Under normal circumstances, we would then statistically analyse our results by comparing the scores on the dependent variable (i.e., the number of correctly performed tasks per hour) between the two groups (i.e., the control group and the treatment group). This should show us whether there are any differences in the number of tasks performed between the control group and treatment group. This would, in theory, tell us about the relationship between background music and task performance amongst the employees at the packing facility. When we perform the analysis on the data from the two groups, we find that (a) there is a difference between background music, (b) the difference is statistically significant, and (c) the difference equates to a 10% increase in task performance.

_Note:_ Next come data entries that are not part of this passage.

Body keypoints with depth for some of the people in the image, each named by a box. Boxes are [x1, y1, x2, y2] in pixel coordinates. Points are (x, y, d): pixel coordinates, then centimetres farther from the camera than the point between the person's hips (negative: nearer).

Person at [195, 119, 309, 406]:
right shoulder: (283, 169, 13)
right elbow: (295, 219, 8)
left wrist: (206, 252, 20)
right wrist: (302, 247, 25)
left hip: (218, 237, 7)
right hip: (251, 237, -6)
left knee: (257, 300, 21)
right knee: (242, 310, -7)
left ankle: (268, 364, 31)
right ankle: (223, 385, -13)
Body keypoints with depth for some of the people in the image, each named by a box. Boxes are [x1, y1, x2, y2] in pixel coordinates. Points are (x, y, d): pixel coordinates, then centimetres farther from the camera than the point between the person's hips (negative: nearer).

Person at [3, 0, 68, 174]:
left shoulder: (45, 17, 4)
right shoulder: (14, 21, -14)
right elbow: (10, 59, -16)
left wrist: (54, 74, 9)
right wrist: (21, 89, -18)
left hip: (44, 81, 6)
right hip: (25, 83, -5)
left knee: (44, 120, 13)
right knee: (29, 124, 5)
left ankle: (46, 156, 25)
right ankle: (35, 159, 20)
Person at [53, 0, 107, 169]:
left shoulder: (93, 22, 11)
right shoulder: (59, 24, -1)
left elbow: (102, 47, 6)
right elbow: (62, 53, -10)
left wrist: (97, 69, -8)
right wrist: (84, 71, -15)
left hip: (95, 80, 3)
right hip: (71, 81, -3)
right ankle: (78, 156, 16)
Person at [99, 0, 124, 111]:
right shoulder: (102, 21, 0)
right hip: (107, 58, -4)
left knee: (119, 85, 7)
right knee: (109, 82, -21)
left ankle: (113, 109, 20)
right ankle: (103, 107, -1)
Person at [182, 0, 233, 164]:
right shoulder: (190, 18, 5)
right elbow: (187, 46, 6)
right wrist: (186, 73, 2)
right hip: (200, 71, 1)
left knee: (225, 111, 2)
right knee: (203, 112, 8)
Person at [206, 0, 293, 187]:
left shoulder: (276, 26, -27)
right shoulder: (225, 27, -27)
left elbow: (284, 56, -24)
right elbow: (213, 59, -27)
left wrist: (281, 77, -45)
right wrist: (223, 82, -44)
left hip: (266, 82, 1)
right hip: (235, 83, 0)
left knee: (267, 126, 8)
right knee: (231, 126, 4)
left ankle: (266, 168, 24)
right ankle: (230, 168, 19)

In other words, we found that the addition of background music improved the task performance of employees by 10% compared to the control group that had no background music. Since our statistically analysis shows that the relationship between background music and task performance was statistically significant, we conclude with some confidence that background music improves task performance in the packing facility.

Now let's go back to the danger of trying to make generalisations across measures when only using a single measure for that construct. Let's just look at one construct from Study #2, construct A, which was background music, our independent variable. We measured background music in a very simple way; that is, background music was presented as a nominal variable because employees were either provided with or without background music. However, the construct, background music, is actually much more complex. Think about the following aspects of music:
- Type of background music (e.g., chart music, dance/electronic music, easy listening, classical music, etc.)

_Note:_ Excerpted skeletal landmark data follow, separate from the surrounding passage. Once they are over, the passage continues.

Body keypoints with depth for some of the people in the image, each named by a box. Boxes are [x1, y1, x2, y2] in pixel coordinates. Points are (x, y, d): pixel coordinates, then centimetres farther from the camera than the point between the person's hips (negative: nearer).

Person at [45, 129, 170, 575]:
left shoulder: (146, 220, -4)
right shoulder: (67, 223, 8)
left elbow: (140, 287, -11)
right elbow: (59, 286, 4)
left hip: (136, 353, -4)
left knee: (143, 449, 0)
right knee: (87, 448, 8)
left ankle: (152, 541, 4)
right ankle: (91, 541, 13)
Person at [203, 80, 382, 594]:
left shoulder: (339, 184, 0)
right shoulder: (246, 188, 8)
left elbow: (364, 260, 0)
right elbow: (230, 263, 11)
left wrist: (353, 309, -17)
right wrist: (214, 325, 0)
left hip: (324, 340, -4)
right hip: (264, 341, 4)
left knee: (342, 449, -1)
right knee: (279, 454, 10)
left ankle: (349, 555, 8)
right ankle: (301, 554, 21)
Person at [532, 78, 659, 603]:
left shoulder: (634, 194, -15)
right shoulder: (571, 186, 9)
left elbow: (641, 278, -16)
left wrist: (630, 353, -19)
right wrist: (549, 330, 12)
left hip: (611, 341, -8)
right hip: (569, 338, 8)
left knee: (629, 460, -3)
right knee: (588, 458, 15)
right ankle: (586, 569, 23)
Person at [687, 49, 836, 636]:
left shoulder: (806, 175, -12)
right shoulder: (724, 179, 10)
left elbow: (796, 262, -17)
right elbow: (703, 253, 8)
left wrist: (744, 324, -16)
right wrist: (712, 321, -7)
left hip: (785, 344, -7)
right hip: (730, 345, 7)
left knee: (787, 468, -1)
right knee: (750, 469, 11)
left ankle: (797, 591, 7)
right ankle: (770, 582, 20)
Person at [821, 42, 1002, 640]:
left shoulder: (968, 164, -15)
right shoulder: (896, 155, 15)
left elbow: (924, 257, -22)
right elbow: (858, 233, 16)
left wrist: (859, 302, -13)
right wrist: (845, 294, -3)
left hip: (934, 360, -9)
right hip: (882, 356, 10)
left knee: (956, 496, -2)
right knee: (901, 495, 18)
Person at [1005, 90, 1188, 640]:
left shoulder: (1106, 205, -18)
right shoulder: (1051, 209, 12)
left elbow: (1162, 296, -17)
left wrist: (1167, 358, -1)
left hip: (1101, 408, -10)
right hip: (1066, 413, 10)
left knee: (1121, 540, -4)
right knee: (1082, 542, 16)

- Loudness of background music (e.g., low, medium, high volumes, etc.)
Since only one type of background music was played during the experiment (e.g., easy listening), which was played at a medium volume (i.e., loudness), we measured our independent variable, background music, using just a single measure. The problem that we face when viewing the construct, background music, in such a simple way, is that we ignore the potential real effect that this construct has on the dependent variable; in this case, task performance. Known as mono-operation bias, this becomes a threat to the construct validity of the measurement procedure we used. We are potentially under-representing the construct we are trying to measure [see the article: Construct validity]. Indeed, if we had taken into account the different aspects of the construct, background music, including the type of background noise, the loudness of the background music, and so on, we would have a much more accurate understanding on the relationship between construct A (i.e., background music, the independent variable), and construct B (i.e., task performance, the dependent variable). This would have improved the construct validity of our measurement procedure.

However, the use of a single measure also becomes a threat to external validity because we have to be extremely careful when making generalisations about the behaviour of a given construct when only using a single measure. In other words, we have to be careful about making generalisations about the effect of the construct A, background music, on construct B, task performance, because we are talking about the effect of background music on task performance in general. We are not claiming that background music only increases task performance when a specific type of background music is placed (e.g., easy listening), and a specific loudness of music (e.g., a medium volume). We were making generalisations from our results about background music in general; in other words, all types of background music, and all volumes of background music. When we make such generalisations without using multiple measures, we are, in effect, making generalisations across measures for a given construct. This should be done with considerable care, recognising the potential threat to external validity that arises from making generalisations using a single measure of a given construct.